Young & Pure: Lianne Miller

How Young & Pure’s chemical free skincare products are taking the fight to the beauty behemoths


“Behind every great entrepreneurial idea there’s an even greater story,” I once heard Dragons’ Den star Doug Richard say. Young & Pure is no exception to this rule. But this is no normal cosmetic brand, but one driven by passion, emotion and a genuinely moving personal story.

“Young & Pure was really about 18 years in the making,” says Lianne Miller, founder of the ‘green teen’ range. Natural skincare is an issue particularly close to Miller’s heart. Her interest in the use of potentially carcinogenic ingredients in products began when her son Kregan was diagnosed with Hodgkin’s Lymphoma when he was just two years old.

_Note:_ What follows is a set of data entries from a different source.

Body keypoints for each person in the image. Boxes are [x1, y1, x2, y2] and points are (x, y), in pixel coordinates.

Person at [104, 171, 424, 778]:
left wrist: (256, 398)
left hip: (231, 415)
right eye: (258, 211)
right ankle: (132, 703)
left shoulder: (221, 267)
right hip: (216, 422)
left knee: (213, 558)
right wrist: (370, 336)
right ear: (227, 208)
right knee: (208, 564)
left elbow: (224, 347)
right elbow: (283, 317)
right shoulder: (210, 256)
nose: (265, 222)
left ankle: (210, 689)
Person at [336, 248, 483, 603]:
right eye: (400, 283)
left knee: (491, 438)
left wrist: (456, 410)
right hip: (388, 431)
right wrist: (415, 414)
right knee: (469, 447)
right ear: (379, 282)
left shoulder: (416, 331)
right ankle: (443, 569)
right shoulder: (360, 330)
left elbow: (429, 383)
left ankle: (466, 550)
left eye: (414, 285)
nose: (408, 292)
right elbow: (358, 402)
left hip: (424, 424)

Following the diagnosis, Miller became very aware of the link between cancer and synthetic ingredients and the effect of preservatives and chemicals in the body. “There is a direct correlation between what chemicals we put into our bodies and illness,” says Miller. As a result, the entire family – Miller is a mother of three – embarked upon a homeopathic diet.

Fortunately, Kregan made a full recovery. However, when Miller’s daughter, Danielle, began approaching her teenage years and they came to look for natural skincare products, Miller was shocked to discover a gaping hole in the market. “There was literally nothing in supermarkets or chemists to cater for teenagers without chemicals,” she says.

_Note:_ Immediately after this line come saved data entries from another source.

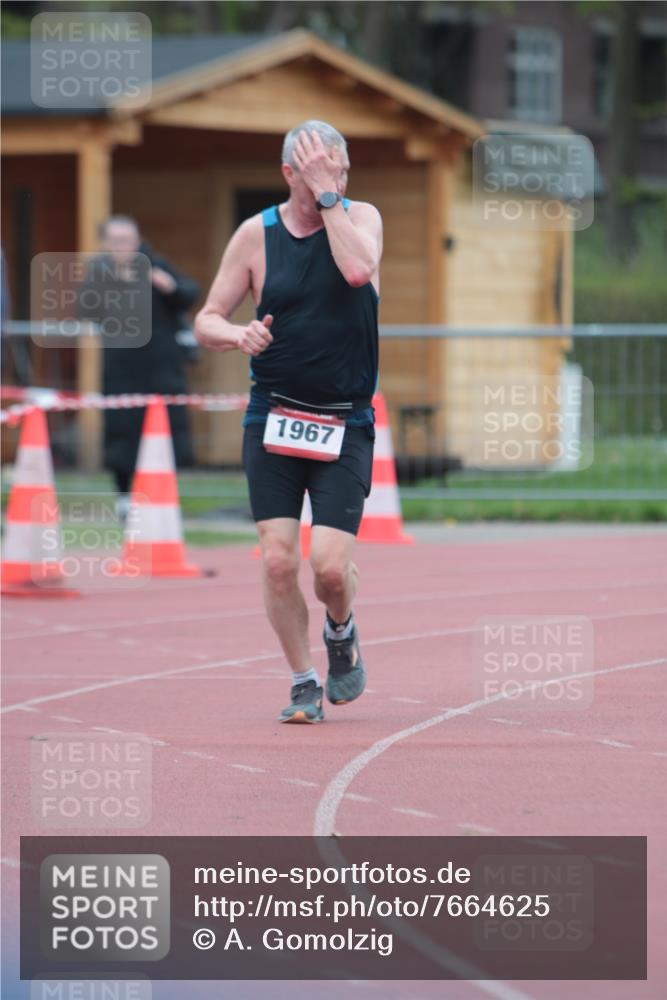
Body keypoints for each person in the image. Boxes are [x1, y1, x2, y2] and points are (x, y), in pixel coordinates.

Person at [195, 120, 383, 724]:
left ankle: (341, 627)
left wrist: (331, 197)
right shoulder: (256, 235)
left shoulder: (363, 219)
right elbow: (206, 317)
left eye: (342, 170)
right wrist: (234, 333)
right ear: (287, 174)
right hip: (272, 416)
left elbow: (357, 272)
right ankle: (304, 680)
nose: (336, 179)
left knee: (329, 566)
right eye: (320, 170)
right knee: (278, 559)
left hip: (343, 420)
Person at [80, 216, 200, 518]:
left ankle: (163, 498)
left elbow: (189, 295)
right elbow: (85, 309)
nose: (125, 248)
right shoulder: (99, 272)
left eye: (129, 241)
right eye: (117, 241)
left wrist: (169, 286)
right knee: (122, 433)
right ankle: (123, 497)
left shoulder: (155, 266)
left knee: (165, 433)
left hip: (161, 368)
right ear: (106, 244)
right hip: (121, 368)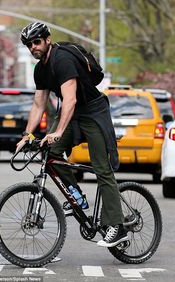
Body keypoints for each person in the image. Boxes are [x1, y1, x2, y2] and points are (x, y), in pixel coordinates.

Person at [17, 21, 128, 248]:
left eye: (36, 42)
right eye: (29, 45)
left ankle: (117, 226)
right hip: (73, 114)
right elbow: (39, 105)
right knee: (50, 153)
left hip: (93, 112)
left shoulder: (62, 60)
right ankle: (76, 196)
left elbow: (70, 99)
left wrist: (57, 131)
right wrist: (26, 135)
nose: (33, 47)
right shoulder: (41, 69)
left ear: (47, 39)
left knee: (101, 168)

And so the idea for Young & Pure was born, with the first product hitting the shelves in July 2006. Miller raised £80,000 in start-up capital to fund research and chemical testing and to get the product off the ground. There are currently four shareholders, whom Miller met at a networking event. “Our existing shareholders came on board during the second round of funding. They are signed up for the journey,” she adds.

It seems they are not the only ones who see the potential of the proposition: Whole Foods Market, Harrods and Fenwick have also signed up. But Miller is in no hurry to enlist the services of large chains without checking out their green credentials first. “We want to be as accessible as possible but there is a fine balance between getting the distribution and not compromising our values. That’s the problem of having a natural or organic brand; you want to find a distributor with the same set of values so you can work together to build the brand.”

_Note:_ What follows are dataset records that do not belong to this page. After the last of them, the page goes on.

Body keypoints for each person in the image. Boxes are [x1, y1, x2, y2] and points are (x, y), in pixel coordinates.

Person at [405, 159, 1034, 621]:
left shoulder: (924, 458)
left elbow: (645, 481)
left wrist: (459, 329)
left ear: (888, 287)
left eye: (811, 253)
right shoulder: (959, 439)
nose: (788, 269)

The brand also required a new approach in terms of marketing, recalls Miller. “In a survey of 700 teenagers, 71% said their mothers had the biggest influence on what cosmetic products they buy.” Young & Pure needed to be marketed at two markets: both parents and teenagers.

But the biggest challenge by far was “not being a chemist myself”, says Miller. Young & Pure’s vivacious founder has a degree in psychology from WarwickUniversity, a Masters in Organisational Psychology from UCL and is currently studying for a PhD in entrepreneurship at the University of East Anglia. She is also an ambassador for the YES programme, which has been launched to promote entrepreneurship in schools. “I have no difficulty putting together a business plan but I had to work closely with the scientists and learn quickly about the industry I was going into,” she recalls.

Miller is approaching the times ahead with a mixture of excitement and trepidation. “We are breaking into a multi-billion dollar industry,” she says. And Young and Pure wants a slice of the market – and a slice of the profit. It’s getting there – turnover of around £200,000 last year has risen considerably and is expected to be well over £1m this year.

It seems Miller has a secret weapon in her battle against the beauty behemoths: “People are looking for things that are exciting and innovative. We are re-inventing ourselves on a regular basis because that’s what teenagers are doing themselves.”